This article was first published by Global Research on January 18, 2018
As the Second World War advanced from its early stages, the United States was assessing which sections of the earth it would hold conquest over. American planners had to remain patient, however. A seemingly endless string of conquests for the Nazis had astonished the world – particularly those in the US – and led to Adolf Hitler being crowned as “the new Napoleon”.

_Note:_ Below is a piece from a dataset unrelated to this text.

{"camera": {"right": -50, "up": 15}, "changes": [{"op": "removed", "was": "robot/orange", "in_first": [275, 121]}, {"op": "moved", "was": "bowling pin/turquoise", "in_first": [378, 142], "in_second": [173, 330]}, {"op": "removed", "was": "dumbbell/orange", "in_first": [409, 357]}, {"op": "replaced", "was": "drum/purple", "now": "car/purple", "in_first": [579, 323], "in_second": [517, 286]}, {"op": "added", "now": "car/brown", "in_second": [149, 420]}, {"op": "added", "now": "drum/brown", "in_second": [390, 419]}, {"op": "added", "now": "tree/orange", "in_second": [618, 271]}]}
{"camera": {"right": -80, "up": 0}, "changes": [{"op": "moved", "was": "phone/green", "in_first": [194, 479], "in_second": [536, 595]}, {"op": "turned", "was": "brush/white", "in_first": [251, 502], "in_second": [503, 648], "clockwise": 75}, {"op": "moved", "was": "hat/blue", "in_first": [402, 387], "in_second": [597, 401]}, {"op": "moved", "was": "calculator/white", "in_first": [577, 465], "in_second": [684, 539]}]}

In the summer of 1942, under Hitler’s domineering command of the military, the Germans controlled vast swathes of Europe – from Warsaw to Oslo to Paris, and eastwards onto Athens, Kiev and Sevastopol. It was one major victory after another for the Third Reich, blighted by the narrow failure to take Moscow in late 1941 after a celebrated Russian counterattack, and the inability to gain air superiority over Britain.
Yet, by November 1942, Hitler had plunged deeper into Russian territory than even Napoleon in his pomp 130 years before. By this point, Nazi forces had killed many millions of Russians – much of whom were innocent civilians – in “a war of annihilation”, as Hitler had previously said.
Come early November , 90% of Stalingrad had been taken by German infantry after weeks of fierce house-to-house fighting. The swastika was now flying over the tallest building in Stalingrad city centre. Such news prompted a buoyant Hitler to say in an after-dinner speech in Munich that,
“I wanted to take the place [Stalingrad], and you know, we’ve done it. We’ve got it really, except for a few enemy positions still holding out. Now they say, ‘why don’t we finish the job more quickly?’ Well, I prefer to do the job with quite small assault groups. Time is of no consequence at all”.
At this stage, American planners were preparing with certainty for a postwar world split up between the Third Reich and the leader of the Free World. The Nazis would control the whole of mainland Europe and Eurasia, while the US would command the Western Hemisphere, the Far East, and the former British empire. American imperialists gave this unprecedented sphere of conquest a title, “the Grand Area”.